Assignment -
Scan the entries below and count the lines holding the string "order". Supply only the number.

Data for this exercise -
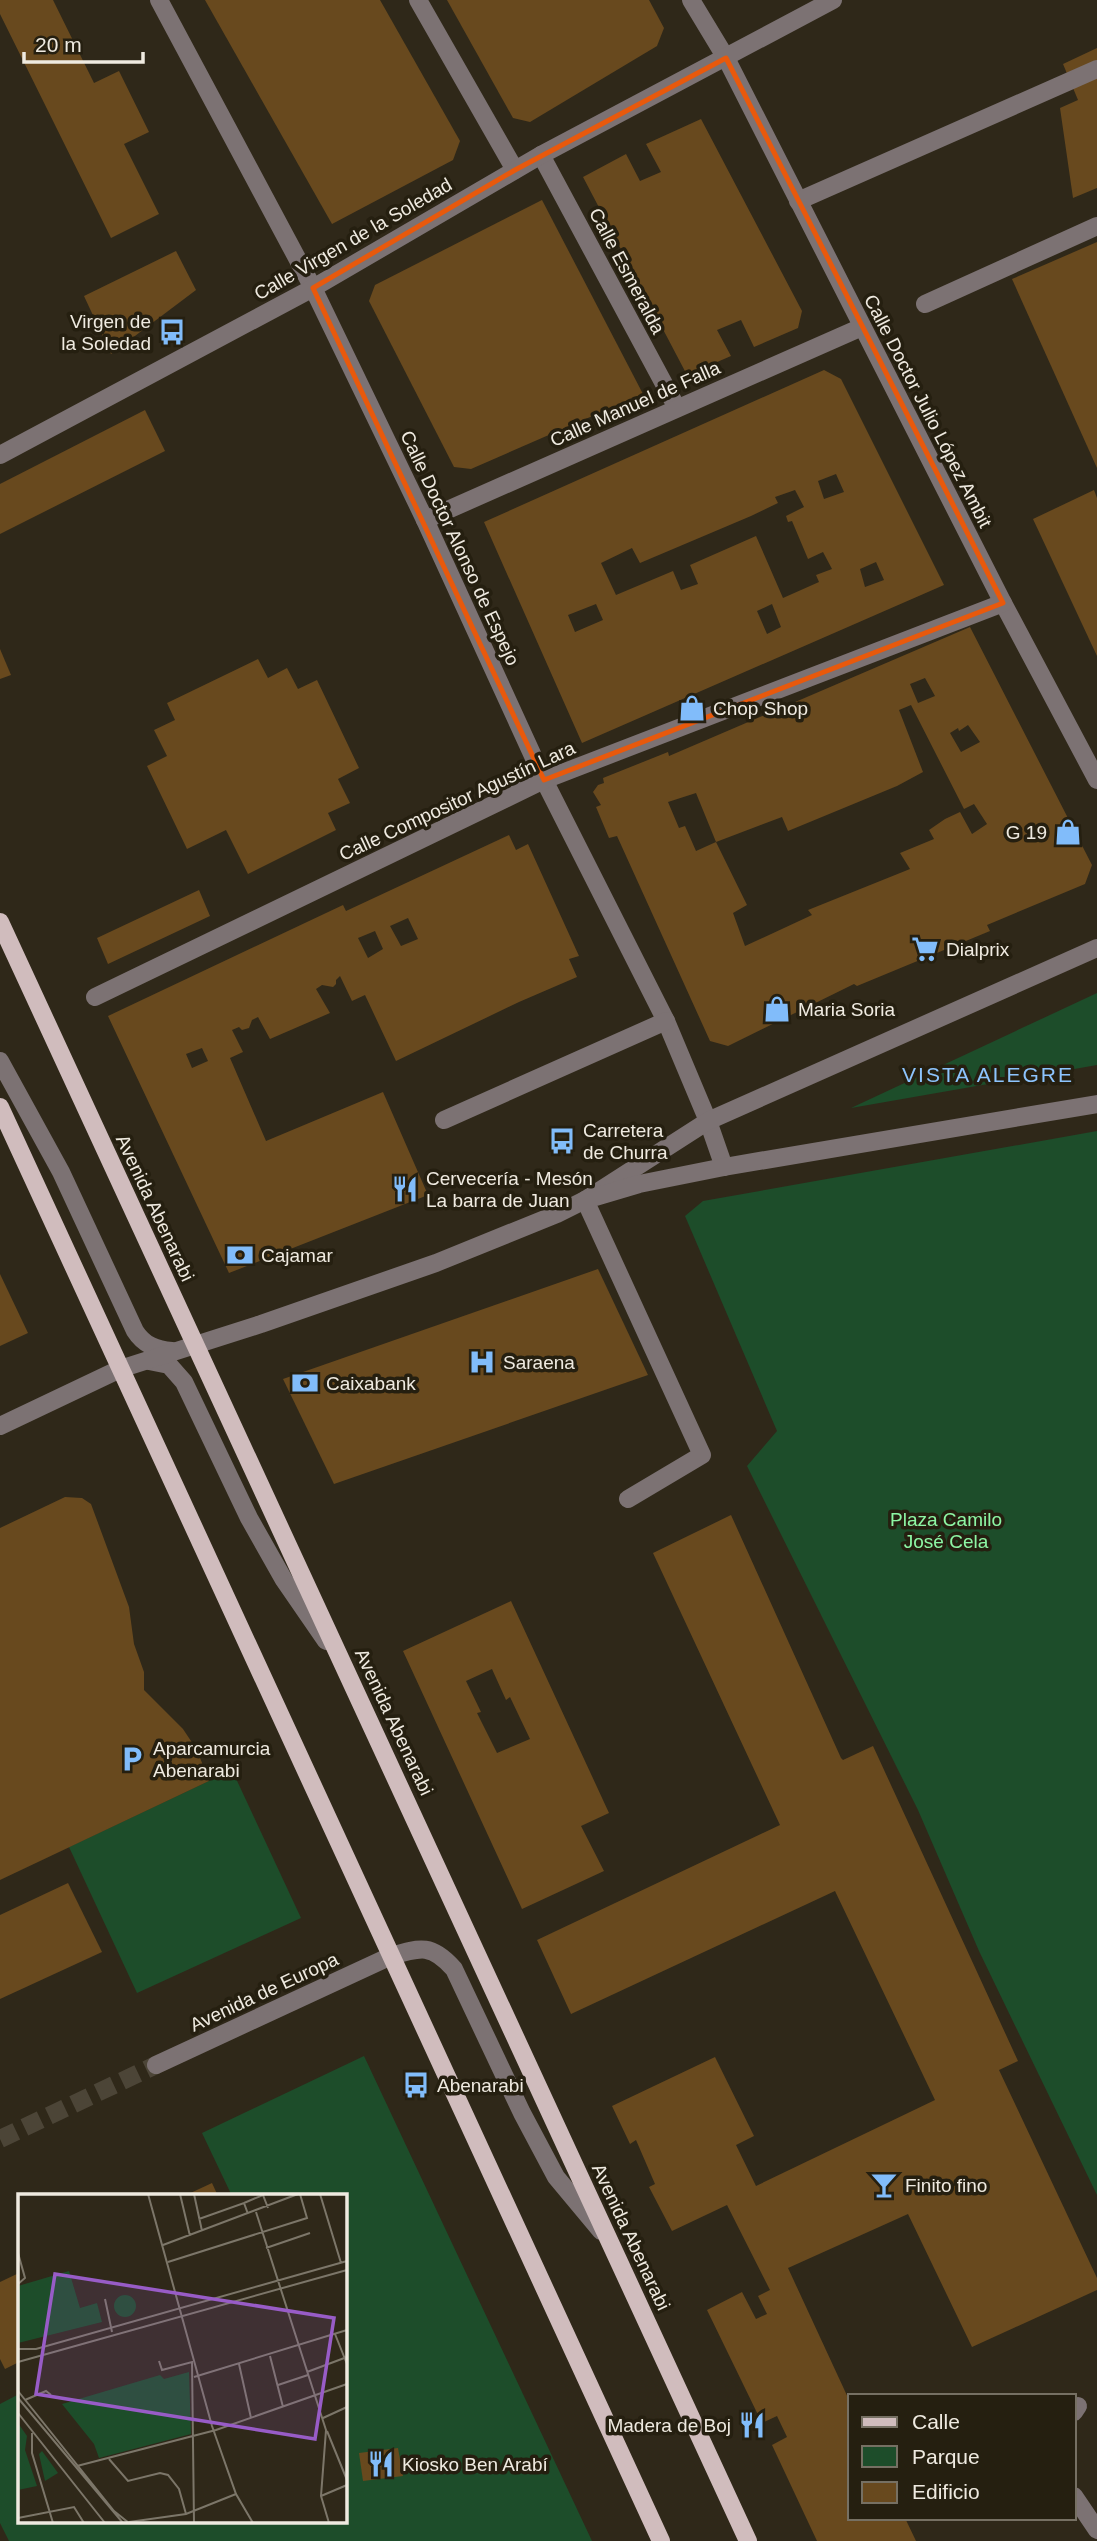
<svg xmlns="http://www.w3.org/2000/svg" width="1097" height="2541" font-family="Arial,sans-serif">
  <style>
    .green { fill: #1d4d2a }
    .building { fill: #68491e; fill-rule: evenodd }
    .lines { fill: none; stroke-linecap: round; stroke-linejoin: round }
    .minor-tunnel { stroke: #4c4537; stroke-width: 18; stroke-dasharray: 18 9; stroke-linecap: butt }
    .minor { stroke: #7c7273; stroke-width: 18 }
    .major { stroke: #d0bcbd; stroke-width: 18 }
    .marked { fill: none; stroke: #e8590c; stroke-width: 5; stroke-linejoin: round }
    .labels { text-anchor: middle; dominant-baseline: central; stroke-width: 7; stroke-linejoin: round; paint-order: stroke }
    .street-label { font-size: 19px; fill: #efeae0; stroke: #251f10 }
    .poi-label { font-size: 19px; fill: #efeae0; stroke: #251f10; text-anchor: start }
    .park-label { font-size: 19px; fill: #8df6a4; stroke: #251f10 }
    .neighbourhood-label { font-size: 21px; letter-spacing: 2px; fill: #8dc4fd; stroke: #251f10 }
    .inset-road { fill: none; stroke: #7c7669; stroke-width: 2 }
    .view { fill: #985cc7; fill-opacity: 0.15; stroke: #985cc7; stroke-width: 3.5 }
    .inset-edge { fill: none; stroke: #efeae0; stroke-width: 3.5 }
  </style>
  <rect width="100%" height="100%" fill="#2f2819"/>
  <!-- green -->
  <g class="green">
    <path d="M1097,993V1065L851,1108Z"/>
    <path d="M1097,1131V2195L979,1951L918,1810L747,1466L777,1431L685,1216L703,1201Z"/>
    <path d="M232,1770L301,1918L137,1993L69,1847Z"/>
    <path d="M364,2056L592,2541H9L0,2523V2404L19,2394V2522H345V2196H232L202,2133Z"/>
  </g>
  <!-- building -->
  <g class="building">
    <path d="M0,0H53L94,83L119,71L149,132L124,144L159,214L111,238L0,14Z"/>
    <path d="M205,0H380L460,141L453,160L332,224Z"/>
    <path d="M447,0H649L664,28L657,46L530,122L513,118Z"/>
    <path d="M1097,48V188L1073,198L1060,108L1078,100L1063,64Z"/>
    <path d="M701,119L802,311L798,328L754,347L741,320L717,330L731,356L687,375L583,177L626,154L640,181L661,172L646,144Z"/>
    <path d="M542,200L643,394L471,469L454,467L369,301L375,285Z"/>
    <path d="M1097,242V468L1012,279Z"/>
    <path d="M176,251L196,290L111,354L84,296Z"/>
    <path d="M824,370L841,379L944,585L582,743L484,522ZM836,474L844,492L824,499L818,481ZM795,490L804,507L786,516L788,522L792,521L808,559L823,552L832,569L816,575L819,582L783,598L756,536L690,565L698,584L681,590L673,571L616,595L601,563L632,548L640,563L751,516L778,503L775,497ZM876,562L884,580L865,587L860,569ZM596,604L603,620L575,632L568,615ZM772,604L781,627L767,634L757,611Z"/>
    <path d="M145,410L165,451L0,534V484Z"/>
    <path d="M1094,490L1097,498V656L1033,519Z"/>
    <path d="M970,627L1092,865L1085,884L987,925L990,931L857,986L854,984L728,1046L710,1041L617,836L609,838L596,807L601,805L593,792L598,785L604,783L603,778L668,752L669,756ZM925,678L935,696L918,703L910,684ZM911,705L964,809L974,804L987,824L972,834L960,812L945,819L929,830L934,839L900,853L910,869L808,910L812,915L745,946L733,913L747,905L716,842L782,817L788,831L897,786L923,772L899,710ZM968,725L980,742L961,752L950,733L958,728L959,731ZM696,793L716,842L696,851L685,826L679,828L668,802Z"/>
    <path d="M0,649L11,675L0,679Z"/>
    <path d="M258,659L268,678L287,668L298,689L317,680L359,768L338,779L350,803L328,813L336,830L248,874L226,830L187,849L147,766L167,756L154,730L175,720L167,703Z"/>
    <path d="M509,835L516,850L528,844L579,956L569,959L577,977L519,1002L396,1061L365,995L352,1001L340,976L336,980V984L333,987L322,985L316,989L330,1013L270,1039L258,1017L252,1020L249,1028L242,1030L239,1027L232,1030L243,1052L230,1058L266,1141L383,1092L428,1195L229,1273L108,1016L343,905L346,911ZM408,918L418,939L401,946L390,926ZM375,931L383,949L368,958L358,938ZM202,1048L208,1061L192,1068L186,1054Z"/>
    <path d="M199,890L210,916L108,964L97,938Z"/>
    <path d="M598,1269L648,1375L334,1484L283,1379Z"/>
    <path d="M0,1274L28,1333L0,1346Z"/>
    <path d="M65,1497L82,1498L91,1504L129,1607L134,1644L144,1672V1690L183,1729L197,1750L209,1781L0,1880V1528Z"/>
    <path d="M731,1515L841,1758L843,1760L873,1746L1018,2061L999,2070L1097,2278V2290L972,2347L908,2214L788,2268L850,2402V2518H905L916,2541H817L772,2445L787,2437L777,2416L762,2423L707,2310L742,2292L756,2319L767,2314L758,2296L770,2290L727,2205L672,2231L649,2187L655,2184L636,2140L630,2144L612,2106L715,2057L754,2136L736,2145L756,2186L935,2100L835,1891L571,2014L537,1940L780,1825L653,1553Z"/>
    <path d="M511,1601L609,1813L581,1826L604,1871L522,1909L403,1651ZM492,1669L506,1700L510,1697L530,1739L497,1753L477,1713L481,1712L466,1681Z"/>
    <path d="M68,1883L102,1952L0,1999V1915Z"/>
    <path d="M212,2183L218,2196H184Z"/>
    <path d="M19,2273V2362L5,2369L0,2359V2282Z"/>
    <path d="M398,2448L403,2476L363,2481L359,2453Z"/>
  </g>
  <g class="lines">
    <!-- minor-tunnel -->
    <path class="minor-tunnel" d="M0,2139L156,2065"/>
    <!-- minor -->
    <g class="minor">
      <path d="M159,0L313,288L425,520L544,780L666,1021L708,1121L724,1167"/>
      <path d="M418,0L515,170"/>
      <path d="M691,0L726,58L1003,603L1097,780"/>
      <path d="M541,155L677,408"/>
      <path d="M798,201L1097,69"/>
      <path d="M925,304L1097,226"/>
      <path d="M0,455L313,288L541,155L833,0"/>
      <path d="M425,520L862,327"/>
      <path d="M95,997L544,780L1003,603"/>
      <path d="M0,1061L61,1172L135,1331C144,1345 156,1350 172,1351"/>
      <path d="M444,1120L666,1021"/>
      <path d="M149,1361L169,1365L184,1382L249,1518L284,1580L326,1641"/>
      <path d="M0,1426L120,1369L261,1324L436,1263L557,1214L585,1200L708,1121L1097,948"/>
      <path d="M628,1499L702,1455L585,1200L639,1184L724,1167L1097,1104"/>
      <path d="M156,2065L391,1956C421,1947 432,1944 454,1969L522,2113L556,2177L601,2231"/>
      <path d="M1074,2412L1078,2406"/>
      <path d="M1074,2496L1097,2530"/>
    </g>
    <!-- major -->
    <g class="major">
      <path d="M0,922L748,2541"/>
      <path d="M0,1107L661,2541"/>
    </g>
  </g>
  <!-- marked area -->
  <path class="marked" d="M726,58L1003,603L544,780L313,288L515,170Z"/>
  <!-- icons -->
  <defs>
    <g id="bus-bare" transform="scale(2.1)"><path d="M-5-6H5V4H4V6H2V4H-2V6H-4V4H-5ZM-3.5-4V0h7V-4ZM-3.5 1.2v1.5H-2V1.2ZM2 1.2v1.5H3.5V1.2Z" fill="#81bcfa" stroke="#251f10" stroke-width="2.5" paint-order="stroke"/></g>
    <g id="shop-bare" transform="scale(2.1)"><path d="M-5-2.5h2.3a2.7 3.5 0 0 1 5.4 0H5L5.5 6h-11ZM-1.5-2.5h3a1.5 2.3 0 0 0-3 0Z" fill="#81bcfa" stroke="#251f10" stroke-width="2.5" paint-order="stroke"/></g>
    <g id="supermarket-bare" transform="scale(2.1)"><path d="M-6-5.5h2.5l.6 2H6L4.5 2H-2.5L-4.4-4H-6ZM-1.5 3.2a1.3 1.3 0 1 0 .1 0ZM3 3.2a1.3 1.3 0 1 0 .1 0Z" fill="#81bcfa" stroke="#251f10" stroke-width="2.5" paint-order="stroke"/></g>
    <g id="restaurant-bare" transform="scale(2.1)"><path d="M-5-6h1v4h1v-4h1v4h1v-4h1v5L-1.5 .5V6h-2V.5L-5-1ZM5-6V6H3V1.5H1.5Q1.5-4 5-6Z" fill="#81bcfa" stroke="#251f10" stroke-width="2.5" paint-order="stroke"/></g>
    <g id="bank-bare" transform="scale(2.1)"><path d="M-6-4H6V4H-6ZM0-2.3a2.3 2.3 0 1 0 0 4.6a2.3 2.3 0 1 0 0-4.6Z" fill="#81bcfa" stroke="#251f10" stroke-width="2.5" paint-order="stroke"/></g>
    <g id="hospital-bare" transform="scale(2.1)"><path d="M-5-5h3v3.5h4V-5h3V5h-3V1.5h-4V5h-3Z" fill="#81bcfa" stroke="#251f10" stroke-width="2.5" paint-order="stroke"/></g>
    <g id="parking-bare" transform="scale(2.1)"><path d="M-3.5-5.5H1a3.5 3.5 0 0 1 0 7H-1V5.5H-3.5ZM-1-3.4V-.6H.8a1.4 1.4 0 0 0 0-2.8Z" fill="#81bcfa" stroke="#251f10" stroke-width="2.5" paint-order="stroke"/></g>
    <g id="bar-bare" transform="scale(2.1)"><path d="M-6-5H6L.8 .8V4.5H3.5V6h-7V4.5H-.8V.8Z" fill="#81bcfa" stroke="#251f10" stroke-width="2.5" paint-order="stroke"/></g>
  </defs>
  <g fill-rule="evenodd">
    <use href="#bus-bare" x="172" y="332"/>
    <use href="#shop-bare" x="692" y="708"/>
    <use href="#shop-bare" x="1068" y="832"/>
    <use href="#supermarket-bare" x="925" y="949"/>
    <use href="#shop-bare" x="777" y="1009"/>
    <use href="#bus-bare" x="562" y="1141"/>
    <use href="#restaurant-bare" x="405" y="1189"/>
    <use href="#bank-bare" x="240" y="1255"/>
    <use href="#hospital-bare" x="482" y="1362"/>
    <use href="#bank-bare" x="305" y="1383"/>
    <use href="#parking-bare" x="132" y="1759"/>
    <use href="#bus-bare" x="416" y="2085"/>
    <use href="#bar-bare" x="884" y="2185"/>
    <use href="#restaurant-bare" x="752" y="2425"/>
    <use href="#restaurant-bare" x="381" y="2464"/>
  </g>
  <g class="labels">
    <!-- street labels -->
    <g class="street-label">
      <text transform="translate(353 239) rotate(-30)">Calle Virgen de la Soledad</text>
      <text transform="translate(627 271) rotate(62)">Calle Esmeralda</text>
      <text transform="translate(635 404) rotate(-24)">Calle Manuel de Falla</text>
      <text transform="translate(928 411) rotate(63)">Calle Doctor Julio López Ambit</text>
      <text transform="translate(460 548) rotate(65)">Calle Doctor Alonso de Espejo</text>
      <text transform="translate(457 801) rotate(-25)">Calle Compositor Agustín Lara</text>
      <text transform="translate(155 1208) rotate(65)">Avenida Abenarabi</text>
      <text transform="translate(394 1722) rotate(65)">Avenida Abenarabi</text>
      <text transform="translate(264 1992) rotate(-25)">Avenida de Europa</text>
      <text transform="translate(631 2237) rotate(65)">Avenida Abenarabi</text>
    </g>
    <!-- poi labels -->
    <g class="poi-label">
      <text x="151" y="321" text-anchor="end">Virgen de<tspan x="151" dy="22">la Soledad</tspan></text>
      <text x="713" y="708">Chop Shop</text>
      <text x="1047" y="832" text-anchor="end">G 19</text>
      <text x="946" y="949">Dialprix</text>
      <text x="798" y="1009">Maria Soria</text>
      <text x="583" y="1130">Carretera<tspan x="583" dy="22">de Churra</tspan></text>
      <text x="426" y="1178">Cervecería - Mesón<tspan x="426" dy="22">La barra de Juan</tspan></text>
      <text x="261" y="1255">Cajamar</text>
      <text x="503" y="1362">Saraena</text>
      <text x="326" y="1383">Caixabank</text>
      <text x="153" y="1748">Aparcamurcia<tspan x="153" dy="22">Abenarabi</tspan></text>
      <text x="437" y="2085">Abenarabi</text>
      <text x="905" y="2185">Finito fino</text>
      <text x="731" y="2425" text-anchor="end">Madera de Boj</text>
      <text x="402" y="2464">Kiosko Ben Arabí</text>
    </g>
    <!-- park labels -->
    <g class="park-label">
      <text x="946" y="1519">Plaza Camilo<tspan x="946" dy="22">José Cela</tspan></text>
    </g>
    <!-- neighbourhood labels -->
    <g class="neighbourhood-label">
      <text x="988" y="1074">VISTA ALEGRE</text>
    </g>
  </g>
  <!-- overview -->
  <g transform="translate(18 2194)">
    <rect width="329" height="329" fill="#2f2819"/>
    <path d="M51,77L62,114L79,109L84,128L0,149V92ZM96 112a11 11 0 1 1 22 0a11 11 0 1 1-22 0ZM171,178L173,240L81,264L76,250L44,210L142,181L146,185ZM0,229L9,242L7,256L19,292L0,296ZM24,257L40,279L27,287L21,260Z" fill="#1d4d2a"/>
    <path class="inset-road" d="M130,0L194,232L218,300L235,329M162,0L172,42M176,0L184,37M302,0L323,69M226,9L245,1L250,14M238,18L308,236L303,302L311,329M181,25L226,9L230,20M145,51L280,0M248,54L292,39M0,59L7,84L0,90M150,68L289,24L282,0M87,105L94,138M317,140L329,170M0,155H18L329,67M252,162L265,213M141,167L144,176L174,168L176,329M0,168L329,76M221,170L233,224M289,178L329,163M176,183L329,136M260,191L290,181M0,197L96,317L111,329M0,204L105,329M7,206L28,197L33,201M0,219L87,329M305,224L329,213M309,237L329,286M14,239V259L35,329M91,265L110,287L142,279L150,281L161,295L168,320M59,272L198,236L329,190M303,302L329,291M0,324L56,313L66,329M111,328L168,320L218,300"/>
    <path class="view" d="M37,80L316,124L297,245L18,200Z"/>
    <rect width="329" height="329" class="inset-edge"/>
  </g>
  <!-- legend -->
  <rect x="848" y="2394" width="228" height="126" fill="#251f10" stroke="#767063" stroke-width="2"/>
  <rect x="862" y="2417" width="35" height="10" fill="#d0bcbd" stroke="#767063" stroke-width="2"/>
  <text x="912" y="2429" font-size="21" fill="#efeae0">Calle</text>
  <rect x="862" y="2446" width="35" height="21" fill="#1d4d2a" stroke="#767063" stroke-width="2"/>
  <text x="912" y="2464" font-size="21" fill="#efeae0">Parque</text>
  <rect x="862" y="2482" width="35" height="21" fill="#68491e" stroke="#767063" stroke-width="2"/>
  <text x="912" y="2499" font-size="21" fill="#efeae0">Edificio</text>
  <!-- scale -->
  <path d="M24 52v10h119v-10" fill="none" stroke="#efeae0" stroke-width="3.5"/>
  <text x="35" y="52" font-size="21" fill="#efeae0" stroke="#251f10" stroke-width="5" paint-order="stroke">20 m</text>
</svg>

Exercise answer -
10